提供テキスト –
「庶民」を訴える日本の選挙活動 インド人から見ると?

 

あすは決戦の日。
第50回衆議院選挙が行われるまであと24時間を切ったから、いま日本中で候補者たちがラストスパートをかけている。
選挙活動になると、ネット上に大量の「即席庶民」が登場する。
候補者は選挙活動の途中、タスキをかけた姿で「コンビニでお弁当を買って食べました」、「きょうのお昼は(有名チェーン店の)牛丼です」、「美味しいラーメンをいただきました」といった報告をSNSで熱心にする。

いつもは高級料亭で食事をしていても(たぶん)、いまはそれを我慢して、一般人と同じ地平に立つ。「欲しがりません勝つまでは」の精神がまだあるのだ。しかし、ネットの反応を見ると、この「庶民アピール」にあざとさを感じ、批判する人はとても多い。

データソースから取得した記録
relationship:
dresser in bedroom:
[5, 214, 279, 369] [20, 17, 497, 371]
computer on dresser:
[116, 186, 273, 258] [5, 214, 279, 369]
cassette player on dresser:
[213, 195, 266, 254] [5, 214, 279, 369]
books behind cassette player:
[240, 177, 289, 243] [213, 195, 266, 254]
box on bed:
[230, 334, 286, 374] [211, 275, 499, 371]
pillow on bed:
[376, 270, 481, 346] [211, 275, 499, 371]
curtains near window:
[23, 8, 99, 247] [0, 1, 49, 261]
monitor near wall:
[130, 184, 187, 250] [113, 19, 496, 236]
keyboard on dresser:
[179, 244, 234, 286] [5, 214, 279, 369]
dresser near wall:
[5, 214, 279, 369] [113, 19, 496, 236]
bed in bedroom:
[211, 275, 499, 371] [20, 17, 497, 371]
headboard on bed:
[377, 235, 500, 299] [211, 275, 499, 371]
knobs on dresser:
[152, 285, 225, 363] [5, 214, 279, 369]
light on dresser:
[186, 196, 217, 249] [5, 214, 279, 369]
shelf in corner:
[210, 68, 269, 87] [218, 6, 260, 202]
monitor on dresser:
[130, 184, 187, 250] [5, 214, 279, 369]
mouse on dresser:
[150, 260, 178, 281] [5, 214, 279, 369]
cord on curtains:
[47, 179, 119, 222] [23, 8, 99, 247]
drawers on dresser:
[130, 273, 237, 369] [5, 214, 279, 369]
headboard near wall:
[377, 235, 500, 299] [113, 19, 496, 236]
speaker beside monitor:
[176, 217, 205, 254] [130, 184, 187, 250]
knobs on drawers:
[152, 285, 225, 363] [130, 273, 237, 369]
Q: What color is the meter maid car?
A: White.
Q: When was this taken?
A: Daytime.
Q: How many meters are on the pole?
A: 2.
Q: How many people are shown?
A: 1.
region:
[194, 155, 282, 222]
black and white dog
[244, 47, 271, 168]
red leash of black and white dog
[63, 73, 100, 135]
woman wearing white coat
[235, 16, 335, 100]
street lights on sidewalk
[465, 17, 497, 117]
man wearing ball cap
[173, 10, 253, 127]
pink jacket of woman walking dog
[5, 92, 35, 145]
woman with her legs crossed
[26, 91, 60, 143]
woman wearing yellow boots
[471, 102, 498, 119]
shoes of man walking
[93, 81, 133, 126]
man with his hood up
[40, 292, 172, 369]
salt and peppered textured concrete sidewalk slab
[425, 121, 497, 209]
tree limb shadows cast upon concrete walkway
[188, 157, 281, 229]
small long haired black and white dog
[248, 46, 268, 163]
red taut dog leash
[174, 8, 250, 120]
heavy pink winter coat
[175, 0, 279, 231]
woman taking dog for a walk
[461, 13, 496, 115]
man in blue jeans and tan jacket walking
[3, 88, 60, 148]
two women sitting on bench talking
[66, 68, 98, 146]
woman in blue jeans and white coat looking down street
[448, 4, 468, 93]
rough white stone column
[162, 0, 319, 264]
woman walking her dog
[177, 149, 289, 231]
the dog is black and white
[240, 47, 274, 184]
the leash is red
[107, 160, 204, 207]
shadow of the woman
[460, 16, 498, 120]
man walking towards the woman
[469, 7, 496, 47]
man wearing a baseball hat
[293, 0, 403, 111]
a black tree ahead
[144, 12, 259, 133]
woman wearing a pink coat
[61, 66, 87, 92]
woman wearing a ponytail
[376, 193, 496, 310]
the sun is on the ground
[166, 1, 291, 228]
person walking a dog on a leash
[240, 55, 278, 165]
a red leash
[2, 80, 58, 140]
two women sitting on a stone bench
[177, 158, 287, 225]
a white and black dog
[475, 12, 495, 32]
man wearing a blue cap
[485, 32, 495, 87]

課題一覧 –
[1] 日本の選挙活動についての文章によると、あすは第何回の衆議院選挙が行われるか。
[2] 日本の選挙活動についての文章を、最後の文のあとから書き継ぐこと。

解答は以下 –
[1] 第50回衆議院選挙だ。

[2]
庶民派アピールはアメリカでもある。大統領選挙を来月にひかえ、先日、共和党のトランプ氏がマクドナルドで仕事をして、フライドポテトを揚げる場面を公開した。
これはこれで、日本と同じ理由で叩かれたけど。

 

イギリスには「All is fair in love and war」ということわざがある。
恋と戦争では手段を選ばない、つまり、恋と戦いで勝つには何でもあり、といった意味。
選挙に勝つためにも、いつもと違うステージに立った姿をネットでアピールし、殺到する批判には「あざとくて何が悪いの?」と受け流すタフな精神が必要だ。
さて、そのイギリスが植民地支配をしていたころ、インドで初めて本格的な選挙が行われた。(1920 Indian general election

現在、インドは約10億人の有権者をもつ世界最大の民主主義国家で、そこで実施される総選挙は「世界最大の民主主義の祭典」と呼ばれている。
友人のインド人(20代・女性)は3年前にやって来て、いまは静岡県の会社で不満を言いながら働いている。
彼女が以前、街でごく平凡な選挙ポスターを見かけたとき、それが何なのか理解できなかったという。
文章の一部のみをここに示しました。